How to Use White Privilege

I chose not to watch election night on TV. Instead, I Googled updates by periodically refreshing my browser. During the early morning hours it was clear that — barring a miracle — Hillary was going to be defeated. I decided to go to bed, but couldn't fall asleep. Just as I was attempting to calm down, I heard my phone silently buzz and three consecutive gun shots outside. So I decided to check my phone, and sure enough my worst nightmare came true: Trump had won the election. Obviously, someone was celebrating outside, but knowing Trump's stand on guns the shots that rang out, to me, were laced with terror.

After a restless sleep, I was awoken not to my phone alarm but an out of state phone call from my son calling.
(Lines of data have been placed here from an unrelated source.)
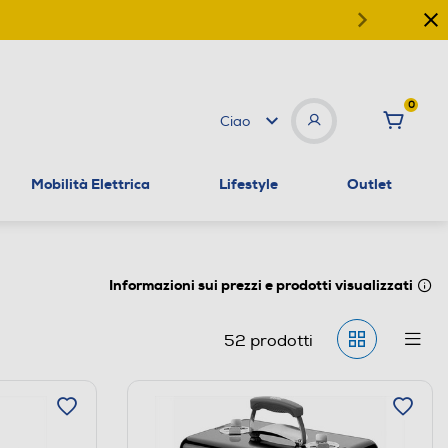
0
Ciao
Mobilità Elettrica
Lifestyle
Outlet
Informazioni sui prezzi e prodotti visualizzati
52
prodotti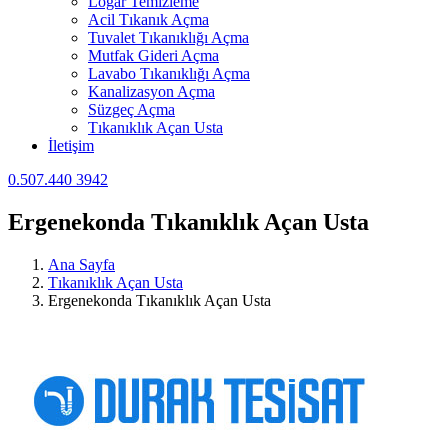
Logar Temizleme
Acil Tıkanık Açma
Tuvalet Tıkanıklığı Açma
Mutfak Gideri Açma
Lavabo Tıkanıklığı Açma
Kanalizasyon Açma
Süzgeç Açma
Tıkanıklık Açan Usta
İletişim
0.507.440 3942
Ergenekonda Tıkanıklık Açan Usta
Ana Sayfa
Tıkanıklık Açan Usta
Ergenekonda Tıkanıklık Açan Usta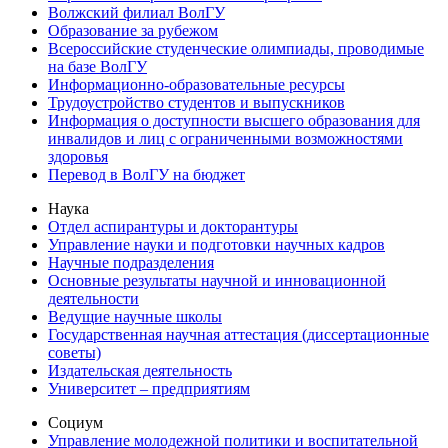
Волжский филиал ВолГУ
Образование за рубежом
Всероссийские студенческие олимпиады, проводимые
на базе ВолГУ
Информационно-образовательные ресурсы
Трудоустройство студентов и выпускников
Информация о доступности высшего образования для
инвалидов и лиц с ограниченными возможностями
здоровья
Перевод в ВолГУ на бюджет
Наука
Отдел аспирантуры и докторантуры
Управление науки и подготовки научных кадров
Научные подразделения
Основные результаты научной и инновационной
деятельности
Ведущие научные школы
Государственная научная аттестация (диссертационные
советы)
Издательская деятельность
Университет – предприятиям
Социум
Управление молодежной политики и воспитательной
I could barely understand what he was saying. He wasn't crying. He was weeping loudly.

And here's the thing ... we're white. White people who are privileged. What a disgusting legacy. But this is the very thing that is a direct reflection of Trump's voter turnout.

My son's cry didn't represent privilege. It represented how he felt — that all the high moral values he holds near and dear to his heart about the human race and the environment were suddenly going down the toilet.

There are many white people who absolutely hate that they've been lumped into this privileged category, our family being one of them. After many tears, sleepless nights, feeling sick to the stomach, I've made the decision to use my so called "white privilege" and turn it around for good. Urging other whites to do the same, I believe we have an opportunity to stand up to hate crimes and groups.